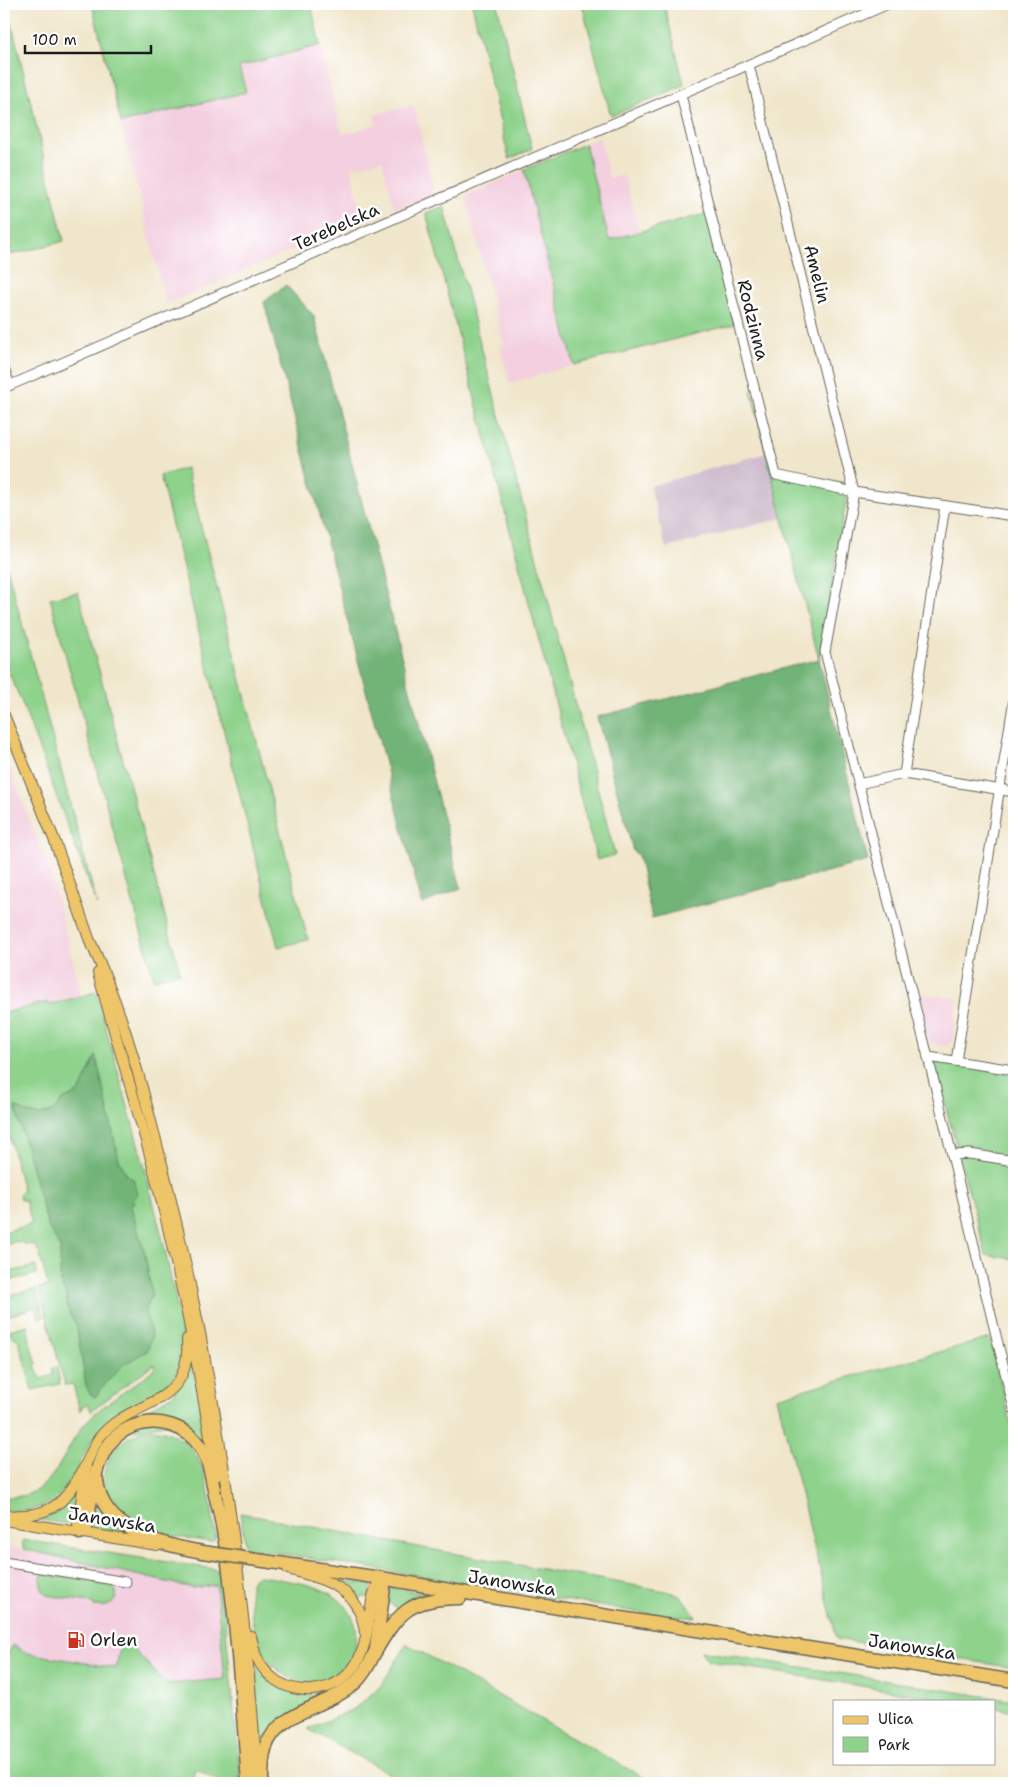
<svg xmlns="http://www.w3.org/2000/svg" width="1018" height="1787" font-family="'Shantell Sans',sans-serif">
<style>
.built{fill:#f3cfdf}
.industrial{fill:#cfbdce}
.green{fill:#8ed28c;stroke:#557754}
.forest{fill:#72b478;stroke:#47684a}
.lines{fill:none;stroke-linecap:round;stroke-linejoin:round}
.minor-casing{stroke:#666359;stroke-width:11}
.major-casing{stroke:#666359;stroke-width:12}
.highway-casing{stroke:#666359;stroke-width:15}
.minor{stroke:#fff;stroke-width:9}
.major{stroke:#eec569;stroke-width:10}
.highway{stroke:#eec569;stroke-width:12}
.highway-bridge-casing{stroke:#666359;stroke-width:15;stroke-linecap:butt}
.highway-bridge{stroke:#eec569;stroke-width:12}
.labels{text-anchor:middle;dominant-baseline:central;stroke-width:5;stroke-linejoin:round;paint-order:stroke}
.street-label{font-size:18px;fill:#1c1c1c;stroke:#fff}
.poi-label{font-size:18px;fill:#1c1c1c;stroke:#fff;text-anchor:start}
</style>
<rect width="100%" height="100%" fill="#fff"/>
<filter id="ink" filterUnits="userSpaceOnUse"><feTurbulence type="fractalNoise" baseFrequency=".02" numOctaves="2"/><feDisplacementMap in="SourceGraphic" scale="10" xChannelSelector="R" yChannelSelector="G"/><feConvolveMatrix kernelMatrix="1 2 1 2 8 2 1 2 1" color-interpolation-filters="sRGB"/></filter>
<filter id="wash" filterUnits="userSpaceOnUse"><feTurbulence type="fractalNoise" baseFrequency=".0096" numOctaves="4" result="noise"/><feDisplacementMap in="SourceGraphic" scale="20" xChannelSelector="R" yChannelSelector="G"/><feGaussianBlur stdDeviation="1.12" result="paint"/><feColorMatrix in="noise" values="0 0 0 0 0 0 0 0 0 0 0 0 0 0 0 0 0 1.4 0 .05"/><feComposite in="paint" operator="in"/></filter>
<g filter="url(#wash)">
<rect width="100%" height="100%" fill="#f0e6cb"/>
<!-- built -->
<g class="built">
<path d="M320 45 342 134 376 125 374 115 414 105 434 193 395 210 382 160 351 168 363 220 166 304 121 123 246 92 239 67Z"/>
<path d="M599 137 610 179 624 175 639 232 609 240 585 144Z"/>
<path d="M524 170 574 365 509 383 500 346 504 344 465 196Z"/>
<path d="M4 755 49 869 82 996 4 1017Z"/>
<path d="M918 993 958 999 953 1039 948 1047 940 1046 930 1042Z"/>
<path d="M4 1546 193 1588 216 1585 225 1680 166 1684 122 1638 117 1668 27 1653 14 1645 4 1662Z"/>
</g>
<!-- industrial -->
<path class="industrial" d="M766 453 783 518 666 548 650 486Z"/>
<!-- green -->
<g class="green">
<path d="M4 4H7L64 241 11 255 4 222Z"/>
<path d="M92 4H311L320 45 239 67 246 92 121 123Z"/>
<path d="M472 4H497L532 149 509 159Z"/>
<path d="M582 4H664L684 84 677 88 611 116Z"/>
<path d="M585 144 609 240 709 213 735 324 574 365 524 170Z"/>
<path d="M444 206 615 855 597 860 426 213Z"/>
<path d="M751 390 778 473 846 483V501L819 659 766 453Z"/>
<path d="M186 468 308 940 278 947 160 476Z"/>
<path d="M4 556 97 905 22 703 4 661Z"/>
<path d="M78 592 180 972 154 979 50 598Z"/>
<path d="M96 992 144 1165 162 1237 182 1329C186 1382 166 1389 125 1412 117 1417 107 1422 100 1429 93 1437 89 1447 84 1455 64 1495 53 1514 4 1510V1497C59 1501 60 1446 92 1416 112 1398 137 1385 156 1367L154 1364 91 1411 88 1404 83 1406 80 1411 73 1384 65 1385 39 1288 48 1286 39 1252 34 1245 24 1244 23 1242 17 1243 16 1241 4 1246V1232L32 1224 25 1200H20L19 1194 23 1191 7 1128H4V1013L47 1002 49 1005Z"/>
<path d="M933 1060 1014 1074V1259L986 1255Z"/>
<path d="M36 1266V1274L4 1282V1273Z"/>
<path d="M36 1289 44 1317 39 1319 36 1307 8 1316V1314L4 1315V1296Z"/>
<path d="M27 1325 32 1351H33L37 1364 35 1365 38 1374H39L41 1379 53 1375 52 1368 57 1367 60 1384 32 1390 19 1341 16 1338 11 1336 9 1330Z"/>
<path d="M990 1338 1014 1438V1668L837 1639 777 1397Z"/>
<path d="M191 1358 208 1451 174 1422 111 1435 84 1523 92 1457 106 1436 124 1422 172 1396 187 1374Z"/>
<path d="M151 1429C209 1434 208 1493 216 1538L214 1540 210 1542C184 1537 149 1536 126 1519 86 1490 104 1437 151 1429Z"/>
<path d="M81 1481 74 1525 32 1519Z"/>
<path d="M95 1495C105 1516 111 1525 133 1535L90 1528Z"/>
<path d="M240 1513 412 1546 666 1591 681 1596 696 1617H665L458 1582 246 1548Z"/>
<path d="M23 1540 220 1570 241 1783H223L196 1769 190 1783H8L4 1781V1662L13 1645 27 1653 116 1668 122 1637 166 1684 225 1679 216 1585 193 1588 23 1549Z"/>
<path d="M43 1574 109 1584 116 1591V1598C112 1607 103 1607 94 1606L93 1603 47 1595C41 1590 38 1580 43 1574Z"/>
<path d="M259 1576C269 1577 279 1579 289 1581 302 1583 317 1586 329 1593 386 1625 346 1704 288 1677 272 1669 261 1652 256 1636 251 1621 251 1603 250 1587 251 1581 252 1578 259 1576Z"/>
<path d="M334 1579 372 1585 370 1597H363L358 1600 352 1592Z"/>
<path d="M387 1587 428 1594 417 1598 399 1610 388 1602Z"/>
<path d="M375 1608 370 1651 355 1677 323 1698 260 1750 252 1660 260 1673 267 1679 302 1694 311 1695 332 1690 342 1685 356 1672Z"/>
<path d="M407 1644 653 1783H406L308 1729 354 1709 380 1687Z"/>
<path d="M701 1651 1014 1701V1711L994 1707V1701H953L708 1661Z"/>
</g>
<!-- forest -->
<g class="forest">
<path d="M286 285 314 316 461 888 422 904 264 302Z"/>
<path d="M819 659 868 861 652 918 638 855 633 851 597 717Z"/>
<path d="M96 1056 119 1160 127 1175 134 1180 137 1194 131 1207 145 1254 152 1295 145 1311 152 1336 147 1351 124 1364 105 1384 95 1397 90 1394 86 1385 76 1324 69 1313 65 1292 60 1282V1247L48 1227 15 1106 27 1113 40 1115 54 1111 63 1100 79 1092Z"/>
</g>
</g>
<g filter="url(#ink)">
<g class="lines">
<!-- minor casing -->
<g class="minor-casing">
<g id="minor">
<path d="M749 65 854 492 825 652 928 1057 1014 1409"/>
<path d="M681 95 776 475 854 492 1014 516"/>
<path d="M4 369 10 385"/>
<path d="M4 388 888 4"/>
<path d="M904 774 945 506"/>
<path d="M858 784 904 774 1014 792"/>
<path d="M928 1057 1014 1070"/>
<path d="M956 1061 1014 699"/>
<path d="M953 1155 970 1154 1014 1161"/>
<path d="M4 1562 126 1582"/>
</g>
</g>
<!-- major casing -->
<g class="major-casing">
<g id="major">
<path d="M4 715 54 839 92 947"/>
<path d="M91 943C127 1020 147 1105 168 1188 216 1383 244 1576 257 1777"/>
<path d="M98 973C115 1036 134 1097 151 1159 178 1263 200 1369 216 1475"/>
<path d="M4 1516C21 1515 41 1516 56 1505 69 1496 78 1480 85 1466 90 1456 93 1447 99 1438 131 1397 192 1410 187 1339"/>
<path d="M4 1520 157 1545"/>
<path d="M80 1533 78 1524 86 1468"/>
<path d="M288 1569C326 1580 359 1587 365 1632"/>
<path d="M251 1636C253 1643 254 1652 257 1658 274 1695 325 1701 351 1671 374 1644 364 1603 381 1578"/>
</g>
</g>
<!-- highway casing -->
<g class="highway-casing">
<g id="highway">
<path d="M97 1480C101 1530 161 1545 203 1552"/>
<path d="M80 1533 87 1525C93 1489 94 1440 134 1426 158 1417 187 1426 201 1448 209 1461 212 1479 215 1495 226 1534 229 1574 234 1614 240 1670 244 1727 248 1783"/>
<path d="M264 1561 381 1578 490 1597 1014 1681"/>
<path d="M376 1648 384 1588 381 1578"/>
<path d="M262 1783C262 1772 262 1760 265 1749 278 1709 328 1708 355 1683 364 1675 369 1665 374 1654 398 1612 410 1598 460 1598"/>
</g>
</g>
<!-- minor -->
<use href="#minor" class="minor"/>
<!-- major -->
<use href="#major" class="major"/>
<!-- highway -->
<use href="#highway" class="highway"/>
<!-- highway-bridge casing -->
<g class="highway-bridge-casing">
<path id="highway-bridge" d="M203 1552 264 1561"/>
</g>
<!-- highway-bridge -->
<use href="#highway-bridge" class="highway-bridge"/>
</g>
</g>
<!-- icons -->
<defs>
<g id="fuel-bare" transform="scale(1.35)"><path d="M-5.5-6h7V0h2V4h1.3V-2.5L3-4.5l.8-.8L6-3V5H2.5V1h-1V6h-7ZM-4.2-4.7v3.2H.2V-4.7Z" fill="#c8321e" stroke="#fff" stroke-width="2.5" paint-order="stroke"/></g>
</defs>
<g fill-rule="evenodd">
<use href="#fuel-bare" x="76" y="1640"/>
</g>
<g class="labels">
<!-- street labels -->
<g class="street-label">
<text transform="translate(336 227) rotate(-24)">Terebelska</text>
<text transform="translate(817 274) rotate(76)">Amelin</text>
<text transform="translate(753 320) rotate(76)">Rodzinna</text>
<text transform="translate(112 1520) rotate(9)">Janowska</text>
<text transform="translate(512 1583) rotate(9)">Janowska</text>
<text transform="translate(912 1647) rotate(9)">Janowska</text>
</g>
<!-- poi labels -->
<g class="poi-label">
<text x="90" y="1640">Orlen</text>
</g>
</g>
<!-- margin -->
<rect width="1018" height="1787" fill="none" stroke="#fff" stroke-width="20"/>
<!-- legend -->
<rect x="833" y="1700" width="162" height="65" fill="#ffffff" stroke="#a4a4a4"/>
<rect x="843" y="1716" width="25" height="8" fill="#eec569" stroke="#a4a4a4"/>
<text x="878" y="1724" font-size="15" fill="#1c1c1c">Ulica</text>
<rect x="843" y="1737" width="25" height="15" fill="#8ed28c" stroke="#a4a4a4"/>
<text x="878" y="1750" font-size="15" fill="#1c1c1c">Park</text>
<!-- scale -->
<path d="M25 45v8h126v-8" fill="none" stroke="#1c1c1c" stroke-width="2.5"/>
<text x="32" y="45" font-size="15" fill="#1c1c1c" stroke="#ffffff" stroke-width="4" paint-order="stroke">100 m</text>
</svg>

Task item: Wherever a line of the material has the word "lines", add it to a tally; give only the final number.

Reply: 2